When you reach the line with "рынка. Сегодня АТАМ выпускает новые" in the data below, begin printing lines exactly, and stop once the line with "Обединеното кралство." has been printed.

[[ DATA FOR PROCESSING, beginning ]]

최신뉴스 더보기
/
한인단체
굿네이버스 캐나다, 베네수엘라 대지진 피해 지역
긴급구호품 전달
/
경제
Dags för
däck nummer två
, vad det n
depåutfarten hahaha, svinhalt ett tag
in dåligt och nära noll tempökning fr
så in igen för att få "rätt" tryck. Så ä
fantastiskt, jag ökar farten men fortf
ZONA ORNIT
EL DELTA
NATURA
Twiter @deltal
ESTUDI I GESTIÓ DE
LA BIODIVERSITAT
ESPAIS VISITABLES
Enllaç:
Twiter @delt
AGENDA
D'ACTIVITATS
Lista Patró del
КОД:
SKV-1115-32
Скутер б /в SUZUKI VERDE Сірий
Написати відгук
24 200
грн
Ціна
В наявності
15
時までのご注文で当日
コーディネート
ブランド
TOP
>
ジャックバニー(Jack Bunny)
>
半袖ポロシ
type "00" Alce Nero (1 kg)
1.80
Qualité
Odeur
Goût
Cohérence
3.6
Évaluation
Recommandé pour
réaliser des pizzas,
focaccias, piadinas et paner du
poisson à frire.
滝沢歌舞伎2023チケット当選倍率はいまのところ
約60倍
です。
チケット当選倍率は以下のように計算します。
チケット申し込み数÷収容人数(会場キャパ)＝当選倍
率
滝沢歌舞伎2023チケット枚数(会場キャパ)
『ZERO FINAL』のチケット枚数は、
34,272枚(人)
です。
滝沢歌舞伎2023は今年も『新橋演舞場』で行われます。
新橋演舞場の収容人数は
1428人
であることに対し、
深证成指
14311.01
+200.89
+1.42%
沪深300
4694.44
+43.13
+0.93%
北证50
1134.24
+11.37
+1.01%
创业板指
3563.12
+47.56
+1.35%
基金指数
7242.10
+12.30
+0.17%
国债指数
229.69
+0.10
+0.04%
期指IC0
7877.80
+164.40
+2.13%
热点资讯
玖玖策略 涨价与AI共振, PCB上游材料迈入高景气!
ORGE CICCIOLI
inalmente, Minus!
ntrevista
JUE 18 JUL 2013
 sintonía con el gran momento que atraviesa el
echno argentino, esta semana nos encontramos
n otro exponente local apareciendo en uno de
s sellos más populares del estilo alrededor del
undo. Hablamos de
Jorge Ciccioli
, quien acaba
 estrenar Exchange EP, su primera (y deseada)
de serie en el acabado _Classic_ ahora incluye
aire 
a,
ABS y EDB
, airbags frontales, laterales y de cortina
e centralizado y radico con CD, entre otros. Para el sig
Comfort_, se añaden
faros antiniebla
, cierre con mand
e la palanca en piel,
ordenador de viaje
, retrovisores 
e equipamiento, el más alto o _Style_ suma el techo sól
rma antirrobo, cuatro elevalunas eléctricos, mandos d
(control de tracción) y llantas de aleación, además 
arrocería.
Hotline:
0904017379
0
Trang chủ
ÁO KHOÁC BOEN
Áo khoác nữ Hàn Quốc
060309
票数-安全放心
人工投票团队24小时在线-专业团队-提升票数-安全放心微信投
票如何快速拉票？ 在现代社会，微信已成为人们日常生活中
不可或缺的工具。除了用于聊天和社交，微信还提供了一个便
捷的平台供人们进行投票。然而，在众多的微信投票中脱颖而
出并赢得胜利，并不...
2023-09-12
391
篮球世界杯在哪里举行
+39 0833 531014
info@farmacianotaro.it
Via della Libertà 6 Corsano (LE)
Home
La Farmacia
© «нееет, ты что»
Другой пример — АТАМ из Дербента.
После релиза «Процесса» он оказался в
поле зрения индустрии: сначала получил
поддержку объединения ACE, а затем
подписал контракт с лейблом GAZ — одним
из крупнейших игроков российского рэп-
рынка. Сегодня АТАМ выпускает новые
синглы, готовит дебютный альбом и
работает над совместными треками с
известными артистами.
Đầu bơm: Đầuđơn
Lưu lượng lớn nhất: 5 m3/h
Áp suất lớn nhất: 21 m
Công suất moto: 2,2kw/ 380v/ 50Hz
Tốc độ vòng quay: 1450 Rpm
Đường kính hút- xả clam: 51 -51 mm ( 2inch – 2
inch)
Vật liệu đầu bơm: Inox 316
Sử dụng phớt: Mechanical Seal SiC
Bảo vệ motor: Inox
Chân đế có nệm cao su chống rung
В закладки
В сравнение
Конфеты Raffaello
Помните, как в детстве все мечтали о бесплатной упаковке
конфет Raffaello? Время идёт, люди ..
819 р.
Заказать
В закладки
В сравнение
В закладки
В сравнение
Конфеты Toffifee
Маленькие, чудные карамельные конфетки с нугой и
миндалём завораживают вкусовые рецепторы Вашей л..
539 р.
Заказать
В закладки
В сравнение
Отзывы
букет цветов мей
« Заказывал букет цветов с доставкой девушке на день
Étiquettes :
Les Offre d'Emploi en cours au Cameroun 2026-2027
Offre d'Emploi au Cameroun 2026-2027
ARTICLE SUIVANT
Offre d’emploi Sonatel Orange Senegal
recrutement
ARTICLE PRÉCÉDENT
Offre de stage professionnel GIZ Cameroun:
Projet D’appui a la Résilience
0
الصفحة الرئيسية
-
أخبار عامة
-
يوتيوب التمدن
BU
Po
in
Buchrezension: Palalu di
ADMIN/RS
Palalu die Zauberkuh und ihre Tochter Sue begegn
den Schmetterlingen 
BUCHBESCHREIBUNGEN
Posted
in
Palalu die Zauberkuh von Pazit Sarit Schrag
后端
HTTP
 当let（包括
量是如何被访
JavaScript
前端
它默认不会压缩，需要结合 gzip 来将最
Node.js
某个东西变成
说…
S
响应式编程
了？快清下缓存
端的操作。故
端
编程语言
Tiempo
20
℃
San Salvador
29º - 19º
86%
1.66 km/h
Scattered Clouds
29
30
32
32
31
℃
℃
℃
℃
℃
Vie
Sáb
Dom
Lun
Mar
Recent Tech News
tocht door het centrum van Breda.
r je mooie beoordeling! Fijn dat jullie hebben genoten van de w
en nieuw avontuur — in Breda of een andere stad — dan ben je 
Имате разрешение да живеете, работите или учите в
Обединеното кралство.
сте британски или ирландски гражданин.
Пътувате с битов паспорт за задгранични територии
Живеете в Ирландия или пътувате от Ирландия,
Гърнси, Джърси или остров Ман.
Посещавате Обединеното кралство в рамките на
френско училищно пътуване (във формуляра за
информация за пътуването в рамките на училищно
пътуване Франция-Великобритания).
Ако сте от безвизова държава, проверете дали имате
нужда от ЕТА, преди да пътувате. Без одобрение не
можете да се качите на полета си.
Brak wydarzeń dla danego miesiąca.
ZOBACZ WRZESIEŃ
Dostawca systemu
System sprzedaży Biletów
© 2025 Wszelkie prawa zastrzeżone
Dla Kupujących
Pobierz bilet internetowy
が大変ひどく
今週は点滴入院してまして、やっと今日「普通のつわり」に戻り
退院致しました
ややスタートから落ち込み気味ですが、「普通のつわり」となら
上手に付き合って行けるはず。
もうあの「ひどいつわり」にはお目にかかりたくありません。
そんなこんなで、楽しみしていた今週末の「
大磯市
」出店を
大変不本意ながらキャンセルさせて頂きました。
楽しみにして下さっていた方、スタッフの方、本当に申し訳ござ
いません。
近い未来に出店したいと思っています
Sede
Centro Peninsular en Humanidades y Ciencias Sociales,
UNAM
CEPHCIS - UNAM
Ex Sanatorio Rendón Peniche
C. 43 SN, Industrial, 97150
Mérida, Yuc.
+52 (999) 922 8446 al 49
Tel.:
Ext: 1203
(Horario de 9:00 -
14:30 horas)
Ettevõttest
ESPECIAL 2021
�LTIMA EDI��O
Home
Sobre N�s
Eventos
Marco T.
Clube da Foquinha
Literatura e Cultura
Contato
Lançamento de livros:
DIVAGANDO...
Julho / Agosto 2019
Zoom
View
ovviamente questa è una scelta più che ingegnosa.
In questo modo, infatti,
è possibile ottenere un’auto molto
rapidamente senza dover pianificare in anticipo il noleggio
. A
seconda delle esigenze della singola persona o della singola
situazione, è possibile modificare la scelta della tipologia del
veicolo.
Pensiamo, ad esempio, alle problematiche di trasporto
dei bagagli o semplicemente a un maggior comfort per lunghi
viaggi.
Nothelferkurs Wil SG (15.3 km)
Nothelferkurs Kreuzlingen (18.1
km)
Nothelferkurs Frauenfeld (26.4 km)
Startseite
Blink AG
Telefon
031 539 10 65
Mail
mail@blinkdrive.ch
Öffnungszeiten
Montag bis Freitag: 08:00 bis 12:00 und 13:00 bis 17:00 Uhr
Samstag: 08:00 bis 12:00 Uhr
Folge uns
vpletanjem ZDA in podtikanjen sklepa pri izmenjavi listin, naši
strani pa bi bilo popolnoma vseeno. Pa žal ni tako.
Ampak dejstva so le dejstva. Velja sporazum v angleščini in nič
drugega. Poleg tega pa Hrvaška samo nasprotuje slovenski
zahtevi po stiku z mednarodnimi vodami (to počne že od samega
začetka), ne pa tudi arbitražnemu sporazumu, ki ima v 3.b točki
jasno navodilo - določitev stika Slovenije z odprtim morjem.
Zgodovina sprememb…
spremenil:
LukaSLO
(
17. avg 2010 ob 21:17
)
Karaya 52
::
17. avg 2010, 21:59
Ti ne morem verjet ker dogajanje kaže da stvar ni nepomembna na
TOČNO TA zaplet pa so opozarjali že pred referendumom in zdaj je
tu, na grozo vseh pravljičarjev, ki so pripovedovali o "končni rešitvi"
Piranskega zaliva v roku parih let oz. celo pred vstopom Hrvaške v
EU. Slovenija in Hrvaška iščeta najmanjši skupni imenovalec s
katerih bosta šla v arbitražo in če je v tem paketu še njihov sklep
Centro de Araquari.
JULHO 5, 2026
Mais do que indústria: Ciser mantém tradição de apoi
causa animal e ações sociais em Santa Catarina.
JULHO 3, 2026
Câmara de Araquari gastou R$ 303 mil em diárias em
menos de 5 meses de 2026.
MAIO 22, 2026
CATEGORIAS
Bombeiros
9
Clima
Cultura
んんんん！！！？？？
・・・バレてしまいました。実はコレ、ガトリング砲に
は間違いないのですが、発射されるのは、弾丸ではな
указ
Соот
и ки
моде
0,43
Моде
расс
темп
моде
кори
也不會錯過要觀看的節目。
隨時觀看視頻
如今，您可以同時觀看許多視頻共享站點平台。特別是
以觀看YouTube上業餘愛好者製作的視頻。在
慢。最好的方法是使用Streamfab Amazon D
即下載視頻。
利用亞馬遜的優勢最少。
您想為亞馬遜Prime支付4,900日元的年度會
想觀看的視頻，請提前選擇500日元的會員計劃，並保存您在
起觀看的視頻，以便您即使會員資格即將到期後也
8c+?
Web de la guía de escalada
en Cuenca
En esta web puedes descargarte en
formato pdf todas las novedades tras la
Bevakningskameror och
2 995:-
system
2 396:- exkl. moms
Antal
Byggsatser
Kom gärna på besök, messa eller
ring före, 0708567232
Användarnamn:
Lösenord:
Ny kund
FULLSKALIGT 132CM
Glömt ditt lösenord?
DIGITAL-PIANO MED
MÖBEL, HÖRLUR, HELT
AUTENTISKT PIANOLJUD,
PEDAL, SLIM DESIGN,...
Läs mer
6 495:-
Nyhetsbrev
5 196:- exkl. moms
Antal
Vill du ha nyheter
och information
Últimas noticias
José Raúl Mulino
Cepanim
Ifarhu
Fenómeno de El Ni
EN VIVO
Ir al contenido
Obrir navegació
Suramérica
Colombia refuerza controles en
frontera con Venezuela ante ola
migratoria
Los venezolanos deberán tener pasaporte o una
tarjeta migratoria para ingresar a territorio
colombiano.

[[ DATA FOR PROCESSING, end ]]

● **SOLUTION**:
рынка. Сегодня АТАМ выпускает новые
синглы, готовит дебютный альбом и
работает над совместными треками с
известными артистами.
Đầu bơm: Đầuđơn
Lưu lượng lớn nhất: 5 m3/h
Áp suất lớn nhất: 21 m
Công suất moto: 2,2kw/ 380v/ 50Hz
Tốc độ vòng quay: 1450 Rpm
Đường kính hút- xả clam: 51 -51 mm ( 2inch – 2
inch)
Vật liệu đầu bơm: Inox 316
Sử dụng phớt: Mechanical Seal SiC
Bảo vệ motor: Inox
Chân đế có nệm cao su chống rung
В закладки
В сравнение
Конфеты Raffaello
Помните, как в детстве все мечтали о бесплатной упаковке
конфет Raffaello? Время идёт, люди ..
819 р.
Заказать
В закладки
В сравнение
В закладки
В сравнение
Конфеты Toffifee
Маленькие, чудные карамельные конфетки с нугой и
миндалём завораживают вкусовые рецепторы Вашей л..
539 р.
Заказать
В закладки
В сравнение
Отзывы
букет цветов мей
« Заказывал букет цветов с доставкой девушке на день
Étiquettes :
Les Offre d'Emploi en cours au Cameroun 2026-2027
Offre d'Emploi au Cameroun 2026-2027
ARTICLE SUIVANT
Offre d’emploi Sonatel Orange Senegal
recrutement
ARTICLE PRÉCÉDENT
Offre de stage professionnel GIZ Cameroun:
Projet D’appui a la Résilience
0
الصفحة الرئيسية
-
أخبار عامة
-
يوتيوب التمدن
BU
Po
in
Buchrezension: Palalu di
ADMIN/RS
Palalu die Zauberkuh und ihre Tochter Sue begegn
den Schmetterlingen 
BUCHBESCHREIBUNGEN
Posted
in
Palalu die Zauberkuh von Pazit Sarit Schrag
后端
HTTP
 当let（包括
量是如何被访
JavaScript
前端
它默认不会压缩，需要结合 gzip 来将最
Node.js
某个东西变成
说…
S
响应式编程
了？快清下缓存
端的操作。故
端
编程语言
Tiempo
20
℃
San Salvador
29º - 19º
86%
1.66 km/h
Scattered Clouds
29
30
32
32
31
℃
℃
℃
℃
℃
Vie
Sáb
Dom
Lun
Mar
Recent Tech News
tocht door het centrum van Breda.
r je mooie beoordeling! Fijn dat jullie hebben genoten van de w
en nieuw avontuur — in Breda of een andere stad — dan ben je 
Имате разрешение да живеете, работите или учите в
Обединеното кралство.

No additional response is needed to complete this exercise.